This analysis aimed to discover an optimal strategy for comparison of pairwise brain maps in the context of image classification. We tested classification across a range of thresholds, image comparison strategies, and similarity metrics, and this web portal shows "how we did" for each any combination of those variables by way of a confusion matrix.
In functional magnetic resonance imaging (fMRI) we can put people in the scanner and have them perform different tasks that measure brain function, or behavioral paradigms that might test a cognitive process of interest to help us better understand how the human brain works. When we put a bunch of human brains in a standard space and do calculations to determine what areas are being activated by the task, we generate summary brain maps that describe our result.
In a classification framework, we give ourselves points (toward accuracy) when some object, A, that we are trying to classify, is predicted as "A" by our classifier. You can imagine four possibilities: predicting A when the item is actually A (true positive), predicting A when it is B (false positive), predicting B when it is B (true negative), and predicting B when it is A (false negative). In machine learning we summarize this performance in a (typically) 2x2 table called a "confusion matrix":
Predicted
| |
A |
B |
Actual |
A |
True Positive |
False Positive |
|
B |
False Negative |
True Negative |
Each cell has counts for the number of true positive, false positive, true negative, and false negative, and you can imagine that a perfect classifier will have all counts down the top left to bottom right diagonal. Now imagine that we have many more classes than "A" and "B," as is the case with our brain maps classification task, for which there are 47. The idea is the same, except now we have a 47 X 47 matrix.

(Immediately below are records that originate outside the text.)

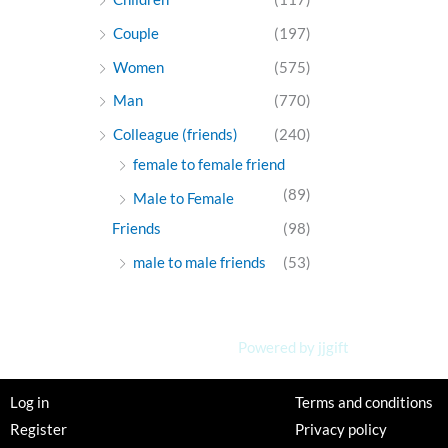
Couple
(197)
Women
(575)
Man
(770)
Colleague (friends)
(240)
female to female friend
(89)
Male to Female
Friends
(98)
male to male friends
(53)
Powered by jjgift
Log in
Terms and conditions
Register
Privacy policy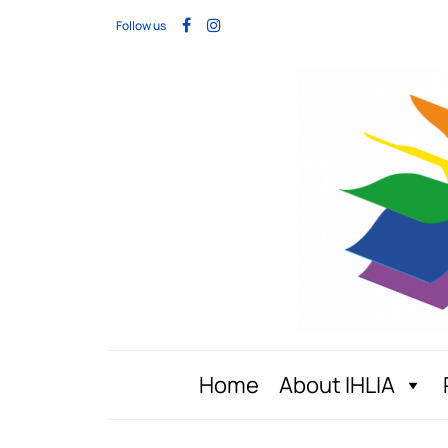
Follow us
Home
About IHLIA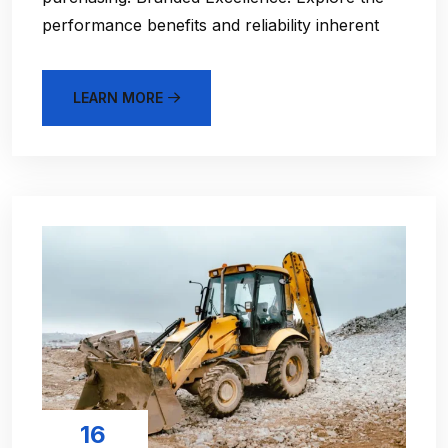
performance benefits and reliability inherent
LEARN MORE
16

Our brain maps were derived using data from the
Human Connectome Project, using a permutation-based approach. Any two images could be compared by either taking the intersection of data in the map (complete case analysis) or a union (single value imputation), which substitutes missing values in either map with zeros. Each unthresholded image associated with a particular behavior in a cognitive task was compared to all other images for each comparison strategy (complete case analysis and single value imputation), similarity metric (a Pearson or Spearman score), across a range of thresholdings of the second map. When you mouse over a cell, we show the actual (row) and predicted (column) thresholded maps. Keep in mind that these images were produced from only one of 500 permutations using a subset of data, and so a map that appears empty at a higher threshold (with mis-classifications) indicates that one of the samplings did not have an empty map. We also show the same set of images for rows and columns, however comparison in the analysis was done between two separate groups, A and B.

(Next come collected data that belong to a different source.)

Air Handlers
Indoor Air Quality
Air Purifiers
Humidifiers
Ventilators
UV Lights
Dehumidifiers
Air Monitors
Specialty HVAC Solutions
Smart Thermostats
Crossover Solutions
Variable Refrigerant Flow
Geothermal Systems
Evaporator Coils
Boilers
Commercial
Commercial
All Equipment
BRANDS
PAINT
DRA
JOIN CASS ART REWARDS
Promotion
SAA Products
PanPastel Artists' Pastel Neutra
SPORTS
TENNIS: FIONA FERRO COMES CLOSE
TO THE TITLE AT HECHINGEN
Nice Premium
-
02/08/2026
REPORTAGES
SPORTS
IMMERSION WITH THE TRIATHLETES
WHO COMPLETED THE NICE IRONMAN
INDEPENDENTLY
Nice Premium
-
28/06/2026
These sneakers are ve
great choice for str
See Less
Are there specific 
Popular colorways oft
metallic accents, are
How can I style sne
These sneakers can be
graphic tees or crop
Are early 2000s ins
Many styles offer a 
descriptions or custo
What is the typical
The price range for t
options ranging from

We found that, for our particular dataset, using a pearson score with complete case analysis at a threshold of +/-1.0 had the highest classification accuracy (0.984, 95% CI = 0.983, 0.985), and that accuracy decreases as threshold increases. Complete results have been released with our
manuscript .
The task of image comparison is relevant to many fundamentals of neuroimaging analysis, including performing meta-analysis, clustering, and evaluating if a result has been replicated. As the sharing of statistical brain maps becomes the norm, leading to entire databases of such maps, having automated, and optimal approaches to evaluate new results, or find similar maps, is essential. We are not claiming that there exists an optimal strategy across all brain maps, but rather, that care must be taken to test for optimal comparison strategies, and that assuming that traditional thresholding approaches are best is not always the right thing to do.

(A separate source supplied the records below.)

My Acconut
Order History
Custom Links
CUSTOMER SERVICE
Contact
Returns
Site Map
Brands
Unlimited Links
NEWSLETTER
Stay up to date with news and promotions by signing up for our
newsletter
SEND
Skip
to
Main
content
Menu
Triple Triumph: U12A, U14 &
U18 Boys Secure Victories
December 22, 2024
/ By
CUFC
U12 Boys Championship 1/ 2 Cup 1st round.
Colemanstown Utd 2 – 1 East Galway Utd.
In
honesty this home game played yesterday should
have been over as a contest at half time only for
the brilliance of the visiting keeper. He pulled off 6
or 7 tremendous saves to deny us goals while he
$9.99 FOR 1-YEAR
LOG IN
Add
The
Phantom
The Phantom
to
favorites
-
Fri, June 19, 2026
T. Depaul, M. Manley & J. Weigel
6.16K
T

There are two contrasting viewpoints held in the neuroimaging community pertaining to image thresholding. The first claims that unthresholded maps, by way of having more data, are always better than threhsolded maps. By demonstrating that thresholded maps produce higher classification accuracy than unthresholded, we challenge this view, and suggest that very small values in the map may serve as noise. The second viewpoint is the standard use of a thresholding strategy called "random field theory." We found that random field theory produces maps that are more highly thresholded, corresponding to lower classification accuracy in our analysis. This finding suggests that voxels that were "thresholded away" by random field theory may in fact contain meaningful signal.